Each line of the records that includes "provide" should be found and copied.

Stored entries:
════════
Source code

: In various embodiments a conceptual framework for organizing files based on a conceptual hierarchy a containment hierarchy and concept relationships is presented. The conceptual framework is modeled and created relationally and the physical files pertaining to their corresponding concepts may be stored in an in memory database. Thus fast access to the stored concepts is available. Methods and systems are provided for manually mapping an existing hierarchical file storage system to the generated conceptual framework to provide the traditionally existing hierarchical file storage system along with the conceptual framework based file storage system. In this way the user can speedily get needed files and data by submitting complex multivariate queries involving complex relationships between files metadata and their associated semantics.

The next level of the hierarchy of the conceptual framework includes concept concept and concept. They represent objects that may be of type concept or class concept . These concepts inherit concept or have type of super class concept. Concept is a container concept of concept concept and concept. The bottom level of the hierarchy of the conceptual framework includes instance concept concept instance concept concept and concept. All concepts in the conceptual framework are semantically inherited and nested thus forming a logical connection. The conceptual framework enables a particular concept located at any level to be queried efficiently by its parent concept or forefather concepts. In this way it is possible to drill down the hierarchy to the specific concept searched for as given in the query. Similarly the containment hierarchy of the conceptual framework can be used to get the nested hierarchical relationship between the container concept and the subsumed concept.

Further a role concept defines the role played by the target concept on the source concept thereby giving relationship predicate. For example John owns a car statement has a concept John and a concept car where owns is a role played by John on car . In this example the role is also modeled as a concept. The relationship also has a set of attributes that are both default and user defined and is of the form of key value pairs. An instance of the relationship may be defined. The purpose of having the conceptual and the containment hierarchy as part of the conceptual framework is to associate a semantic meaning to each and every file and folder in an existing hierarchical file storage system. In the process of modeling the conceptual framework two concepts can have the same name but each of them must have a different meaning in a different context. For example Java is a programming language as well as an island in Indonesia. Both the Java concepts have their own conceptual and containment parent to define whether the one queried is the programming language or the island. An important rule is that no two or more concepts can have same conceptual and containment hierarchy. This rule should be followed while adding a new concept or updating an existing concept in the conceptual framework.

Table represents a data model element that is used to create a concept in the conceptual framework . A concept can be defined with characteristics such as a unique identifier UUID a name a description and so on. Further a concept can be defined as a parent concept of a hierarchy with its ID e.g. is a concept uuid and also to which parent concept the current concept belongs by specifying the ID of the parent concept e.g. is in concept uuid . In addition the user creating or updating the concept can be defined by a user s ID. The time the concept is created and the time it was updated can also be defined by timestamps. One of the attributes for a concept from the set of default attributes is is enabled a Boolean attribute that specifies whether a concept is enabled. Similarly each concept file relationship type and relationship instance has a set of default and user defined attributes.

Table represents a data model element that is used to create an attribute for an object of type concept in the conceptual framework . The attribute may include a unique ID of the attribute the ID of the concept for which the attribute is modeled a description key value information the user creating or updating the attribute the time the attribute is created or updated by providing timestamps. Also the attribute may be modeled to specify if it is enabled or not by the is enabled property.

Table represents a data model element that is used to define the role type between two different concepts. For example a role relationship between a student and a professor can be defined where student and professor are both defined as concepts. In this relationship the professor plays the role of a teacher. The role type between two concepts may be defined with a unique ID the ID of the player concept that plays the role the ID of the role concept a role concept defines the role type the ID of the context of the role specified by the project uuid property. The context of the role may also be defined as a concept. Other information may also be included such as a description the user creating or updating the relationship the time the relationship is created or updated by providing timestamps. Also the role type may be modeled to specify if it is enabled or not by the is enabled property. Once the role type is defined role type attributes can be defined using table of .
════════
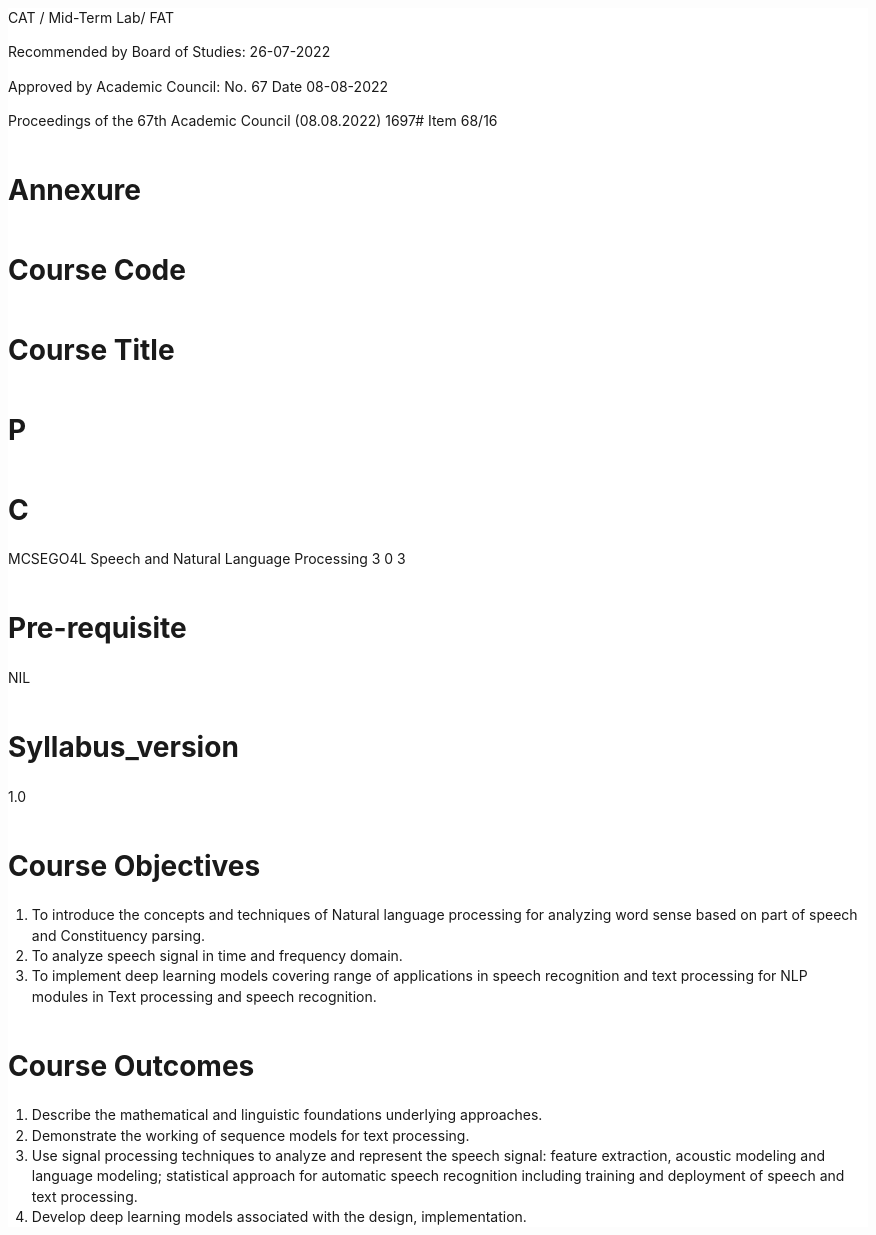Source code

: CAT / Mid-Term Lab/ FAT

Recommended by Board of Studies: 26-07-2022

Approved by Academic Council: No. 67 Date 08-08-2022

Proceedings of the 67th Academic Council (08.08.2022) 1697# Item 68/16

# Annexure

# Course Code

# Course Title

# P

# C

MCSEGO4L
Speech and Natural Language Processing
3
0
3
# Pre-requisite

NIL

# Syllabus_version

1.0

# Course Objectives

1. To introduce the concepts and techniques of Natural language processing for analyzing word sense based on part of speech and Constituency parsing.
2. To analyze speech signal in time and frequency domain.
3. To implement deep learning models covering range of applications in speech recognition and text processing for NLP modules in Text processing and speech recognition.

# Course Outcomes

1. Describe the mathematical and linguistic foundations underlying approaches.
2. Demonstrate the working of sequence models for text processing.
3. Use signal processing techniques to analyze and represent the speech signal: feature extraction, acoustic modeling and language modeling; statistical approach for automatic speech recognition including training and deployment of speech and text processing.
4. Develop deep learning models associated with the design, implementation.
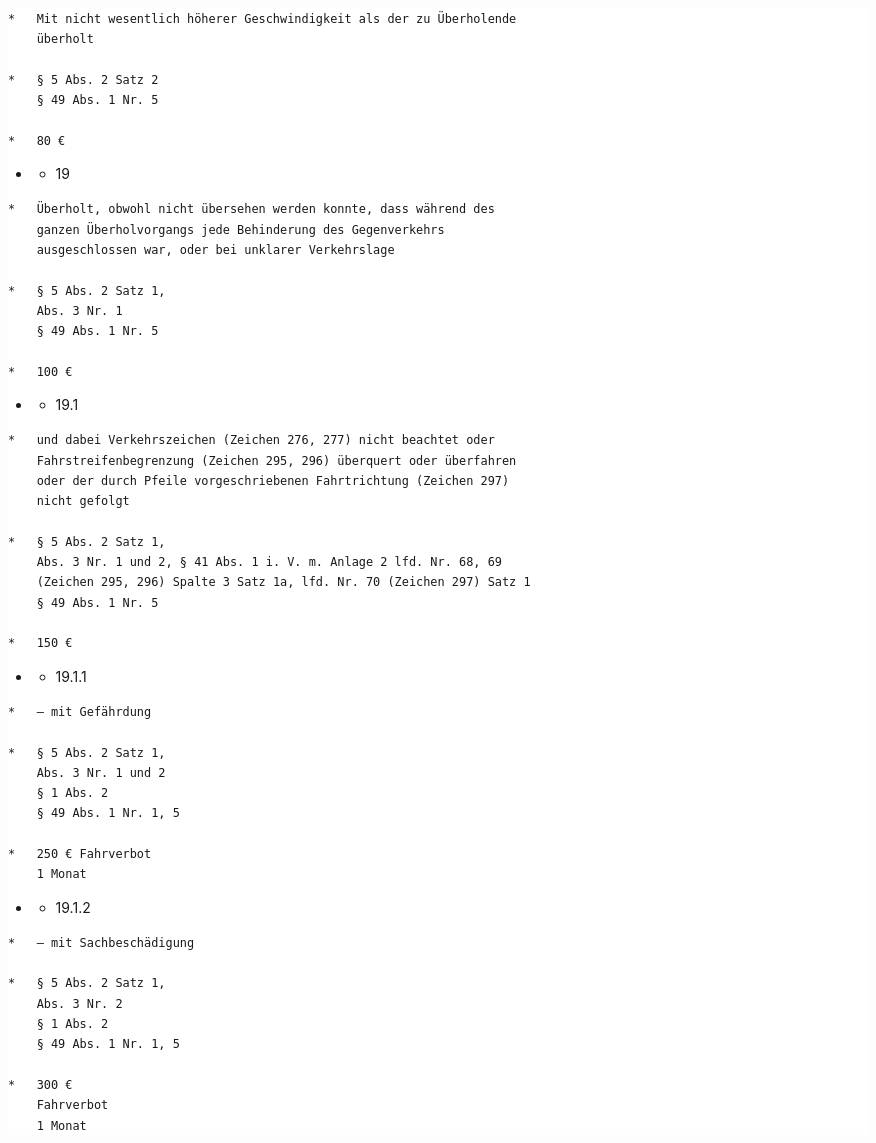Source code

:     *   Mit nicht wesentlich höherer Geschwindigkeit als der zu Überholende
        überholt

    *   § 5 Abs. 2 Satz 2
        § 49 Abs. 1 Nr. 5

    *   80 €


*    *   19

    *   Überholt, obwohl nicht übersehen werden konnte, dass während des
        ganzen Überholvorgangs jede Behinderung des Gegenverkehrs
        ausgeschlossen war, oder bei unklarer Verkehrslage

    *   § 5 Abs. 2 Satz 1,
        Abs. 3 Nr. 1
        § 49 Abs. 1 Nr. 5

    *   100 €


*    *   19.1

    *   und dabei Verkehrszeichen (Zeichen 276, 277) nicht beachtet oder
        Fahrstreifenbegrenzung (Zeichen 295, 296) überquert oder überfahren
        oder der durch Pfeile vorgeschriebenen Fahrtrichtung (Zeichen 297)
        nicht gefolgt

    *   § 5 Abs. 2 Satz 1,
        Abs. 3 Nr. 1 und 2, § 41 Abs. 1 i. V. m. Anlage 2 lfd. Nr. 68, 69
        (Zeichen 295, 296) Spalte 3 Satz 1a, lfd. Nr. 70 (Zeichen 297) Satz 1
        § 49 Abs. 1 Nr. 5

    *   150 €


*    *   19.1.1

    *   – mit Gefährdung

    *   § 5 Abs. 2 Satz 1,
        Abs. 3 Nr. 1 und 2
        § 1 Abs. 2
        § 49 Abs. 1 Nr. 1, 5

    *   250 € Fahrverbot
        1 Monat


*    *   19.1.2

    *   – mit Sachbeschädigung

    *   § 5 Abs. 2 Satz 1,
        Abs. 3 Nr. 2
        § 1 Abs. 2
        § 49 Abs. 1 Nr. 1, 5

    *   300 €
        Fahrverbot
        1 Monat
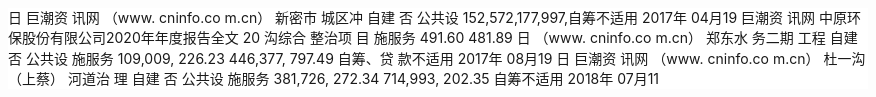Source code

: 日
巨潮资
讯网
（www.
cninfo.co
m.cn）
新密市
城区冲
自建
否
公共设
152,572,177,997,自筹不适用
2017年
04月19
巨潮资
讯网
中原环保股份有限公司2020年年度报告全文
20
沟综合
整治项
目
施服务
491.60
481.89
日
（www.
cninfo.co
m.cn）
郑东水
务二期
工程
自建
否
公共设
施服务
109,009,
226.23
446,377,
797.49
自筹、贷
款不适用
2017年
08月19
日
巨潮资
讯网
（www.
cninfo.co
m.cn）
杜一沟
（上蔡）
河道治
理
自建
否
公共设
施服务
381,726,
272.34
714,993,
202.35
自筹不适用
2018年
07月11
════════
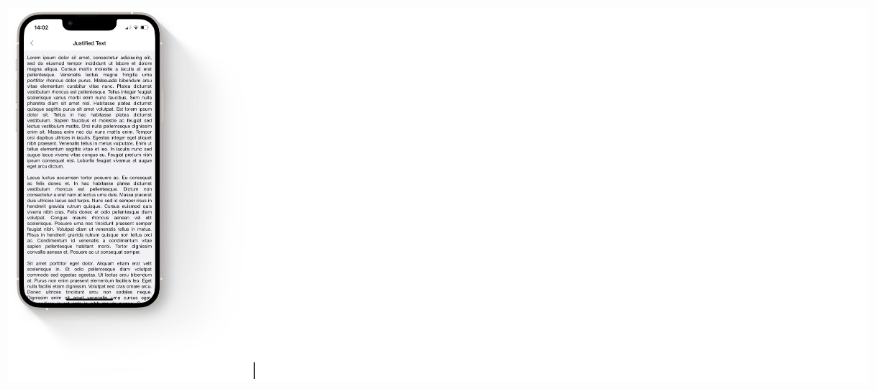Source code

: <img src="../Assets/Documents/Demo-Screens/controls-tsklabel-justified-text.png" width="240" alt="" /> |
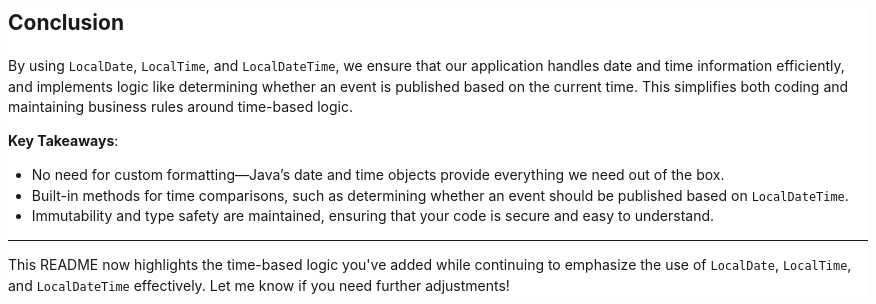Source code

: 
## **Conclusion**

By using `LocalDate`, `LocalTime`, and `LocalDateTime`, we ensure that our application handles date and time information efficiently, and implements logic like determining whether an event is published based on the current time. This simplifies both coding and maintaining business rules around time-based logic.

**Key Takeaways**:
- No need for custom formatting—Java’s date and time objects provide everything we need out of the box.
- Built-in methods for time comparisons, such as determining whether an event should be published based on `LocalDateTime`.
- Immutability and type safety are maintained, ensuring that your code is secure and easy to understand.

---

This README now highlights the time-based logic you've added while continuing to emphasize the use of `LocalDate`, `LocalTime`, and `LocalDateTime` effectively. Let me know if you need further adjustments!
════════
**Solution to this task:**
: In various embodiments a conceptual framework for organizing files based on a conceptual hierarchy a containment hierarchy and concept relationships is presented. The conceptual framework is modeled and created relationally and the physical files pertaining to their corresponding concepts may be stored in an in memory database. Thus fast access to the stored concepts is available. Methods and systems are provided for manually mapping an existing hierarchical file storage system to the generated conceptual framework to provide the traditionally existing hierarchical file storage system along with the conceptual framework based file storage system. In this way the user can speedily get needed files and data by submitting complex multivariate queries involving complex relationships between files metadata and their associated semantics.
- No need for custom formatting—Java’s date and time objects provide everything we need out of the box.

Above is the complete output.